Spätestens jetzt wird klar, dass die Reservierung nicht nur wegen des damit verbundenen kostenlosen Aperitifs eine sehr gute Idee war. Im Minutenktakt flankiert der Patron neue Gäste zu den Tischen. Aber es kommt nicht mal für einen Moment so etwas wie Hektik auf. Das Lokal wird ohnehin mit jedem Schluck Wein noch schöner. Es gibt ja Gastronomen, die hoch bezahlte Innen­architekten engagieren, damit ihr Restaurant so richtig szenemäßig wirkt. Stephan Hippe und sein Partner Boris Krivec ersteigerten dagegen die Kirchenbank bei Ebay, bauten die Lampen selbst und klebten große Spiegel an die Wände.
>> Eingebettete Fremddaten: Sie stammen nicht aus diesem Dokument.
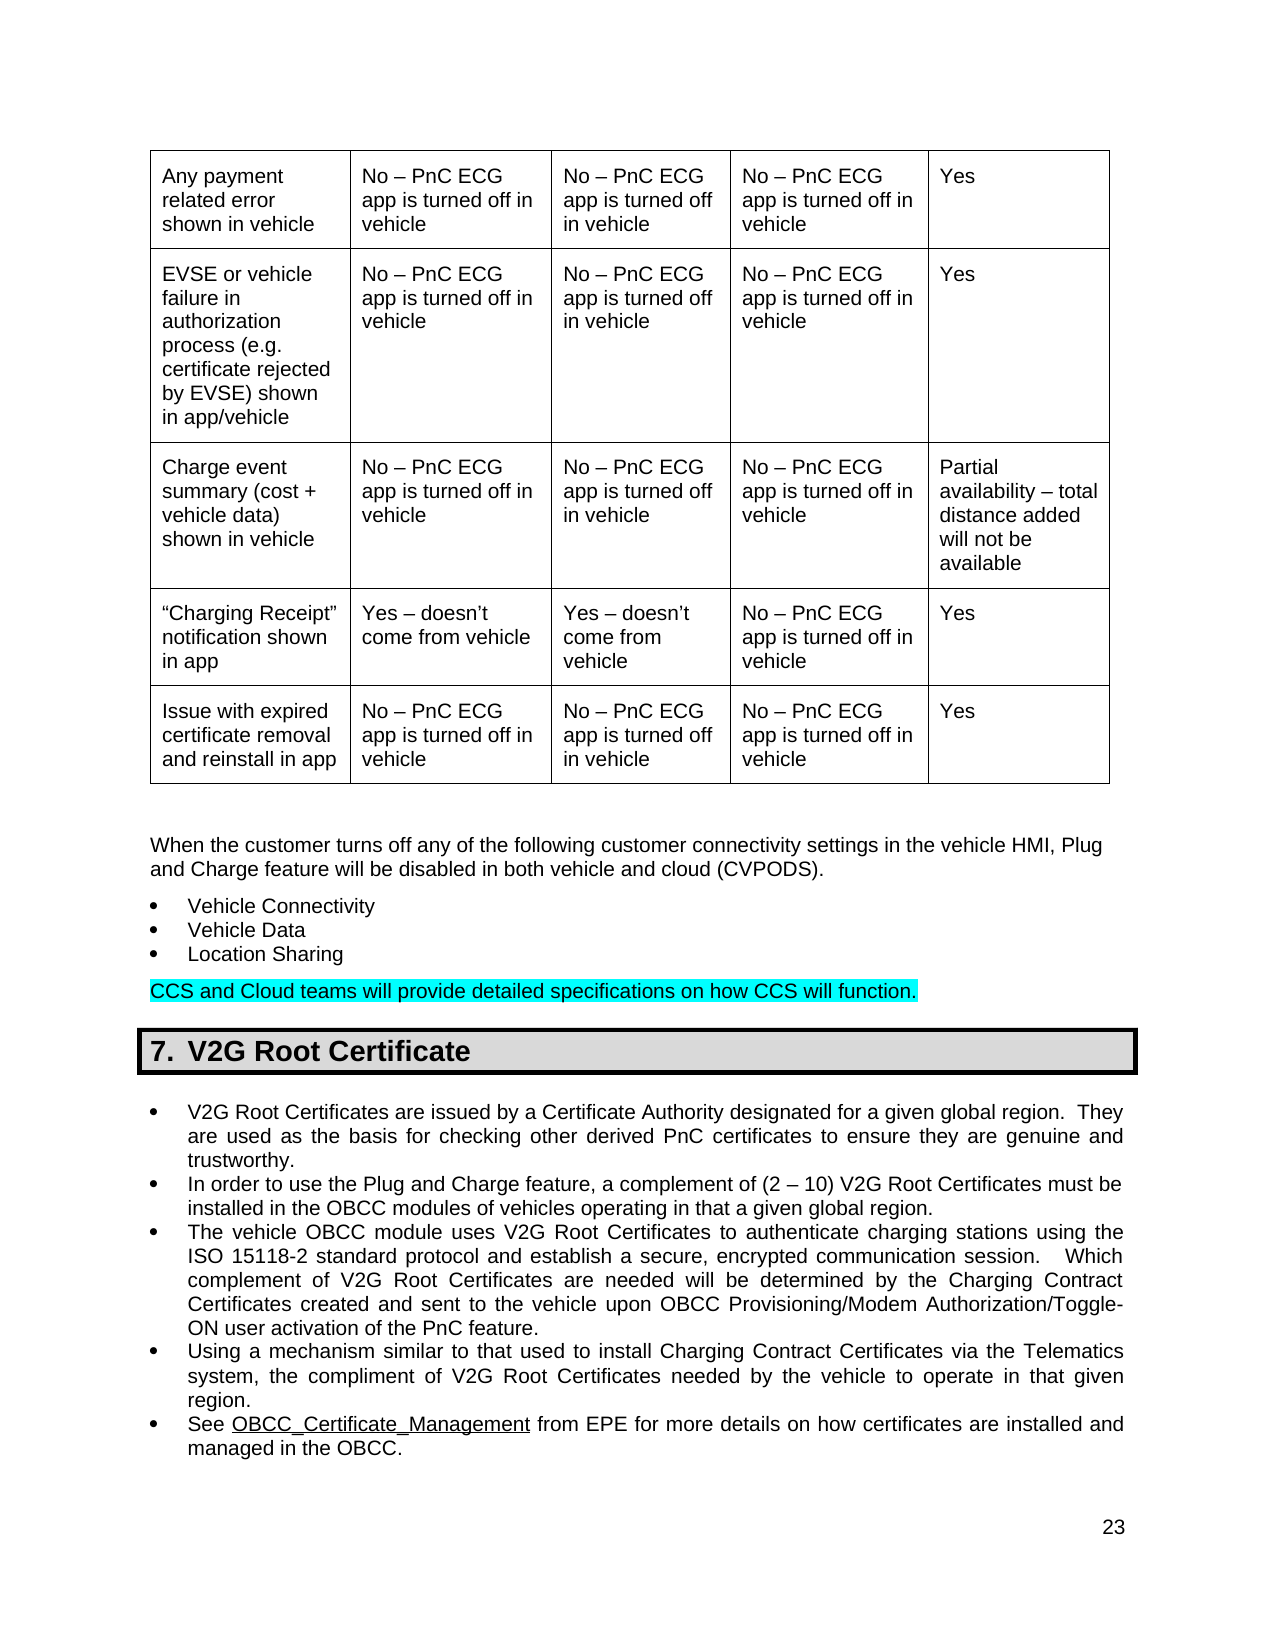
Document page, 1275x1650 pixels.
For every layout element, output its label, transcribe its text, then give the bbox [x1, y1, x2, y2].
Nun kann der Gedanke, dass man sich und andere auf einer Glasfläche ständig sieht, durchaus Beklemmungen auslösen, man denke nur an die oft so schrecklichen Spiegel in mit Neonlicht bestrahlten Umkleidekabinen. Ganz anders im La Provence, wo sie den Gastraum noch intimer wirken lassen.

Die Brasserie eröffnete 2005

Keine Frage, Hippe und Krivec haben nicht nur am Herd einen verdammt guten Geschmack. Beide hatten unterschiedliche Berufswege, bevor sie 2005 ihre Brasserie eröffneten. Hippe war 20 Jahre als Schauspieler und Sänger unterwegs, auch in der „Rocky Horror Picture Show“. Kochen lernte er bei Nicolas Polverino, dem Sohn von Picassos Haushälterin, in dessen Restaurant in Mougin, einem Dorf in der Provence. Boris Krivec, promovierter Jurist, führte eine Kanzlei. Irgendwann war der Spagat zwischen Paragraphen und Parfait nicht mehr zu schaffen, der Rechtsanwalt wechselte ganz in das Restaurant.

Auch im elften Jahr hat sich an der Leidenschaft des Duos für gute Zutaten nichts geändert. Das knusprige Forellenfilet mit Spargelrisotto und frischen Pfifferlingen ist ebenso lecker wie die Portion Lammwürstchen (Merguez) mit Pommes Frites und Salat, einem Klassiker der Bistroküche. Im Prinzip könnte man dazu noch die zweite Flasche Wein ordern, was wir aber am nächsten Tag bereuen würden. Zudem ist unser für 18 Uhr gebuchter Tisch nur bis 20:30 Uhr reserviert. Im La Provence wird in zwei Schichten serviert – Ausnahmen sollte man bei der Reservierung abstimmen.

Da die Uhr schon Richtung 20 Uhr geht, bestellen wir statt des Weins die Schokoladen-Variationen zum Teilen. Der Inhalt der Schälchen dürfte den Kalorienbedarf eines Holzfällers decken, aber bitte, wir wollen doch an einem solch schönen Abend nicht kleinlich werden. Übrigens: Bis zur Sommerpause bittet die Brasserie noch montags zu einem Menü der ganz besonderen Art. Serviert werden Klassiker aus der jungen Geschichte des Restaurants. Vorspeisen kosten 9 Euro, Hauptgänge 18 Euro, Desserts 8 Euro. Nicht die schlechteste Idee, um sich auf den Sommerurlaub einzustimmen.